Asked what's still missing locally for a company like his, Hjelmaker gives us three words: capital, talent, culture.
"It's difficult to raise money in the Midwest and in Michigan," he admits. "If you want to get a $200,000 check for an early stage startup, be prepared to work for it for a year."
Talent is tied to culture, which he thinks is the hardest of the three. In his view, too much of the regional labor pool is shaped by decades of big-corporate work. This is potentially ironic for someone who took the leap themselves after years of climbing the proverbial corporate ladder. "Why risk your $150,000 salary, sitting and doing coding in a cubicle in a dark skyscraper for whatever company?" he said. "But if you try to take that individual and work in a startup world where the risks are high, the pace is furious… it's just very different," he adds. "We're good at building physical things. We're not as good at building smart, intelligent platforms, handling a lot of data."

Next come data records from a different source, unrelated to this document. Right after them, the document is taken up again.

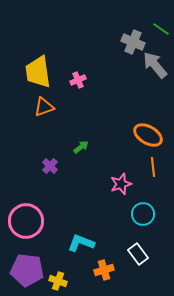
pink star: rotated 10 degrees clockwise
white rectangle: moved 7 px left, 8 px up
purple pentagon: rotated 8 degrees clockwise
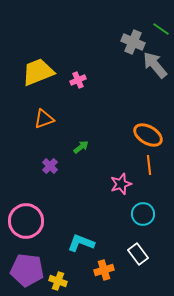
yellow trapezoid: rotated 76 degrees clockwise
orange triangle: moved 12 px down
orange line: moved 4 px left, 2 px up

Conveniently, that is exactly the gap Electric Outdoors is trying to fill.
He sees a parallel between the Midwest and the country he left. "Sweden has always been on the edge of surviving," he said. "Resources are there, but you need to know how to get them, grasp them, how to turn them into something valuable." That necessity, he argues, is what turns Swedes into resourceful builders, and it's the same trait the Midwest has in reserve. Provided its ecosystem can find the means to support the founders trying to build within it.
For Electric Outdoors, now entering what Hjelmaker calls its scale phase, he's openly uncertain about what that looks like in Michigan. Larger checks. Larger commitments. More in the pipeline. The state's early-stage support has been real; its scale-stage support is, for him, still an open question.
If there's a piece of advice he'd pass to anyone considering his path - from corporate veteran to first-time founder later in his career - it's the opposite of the lone-genius narrative that startup lore usually traffics in.
"Big or small, just make sure that… you don't travel alone," he said. "Try to have people one way or another. If it's financially or capabilities, talent-wise, try to have people around you. Because it gets really lonely."
Especially - we imagine - far from ‘home.’ Especially in the great outdoors.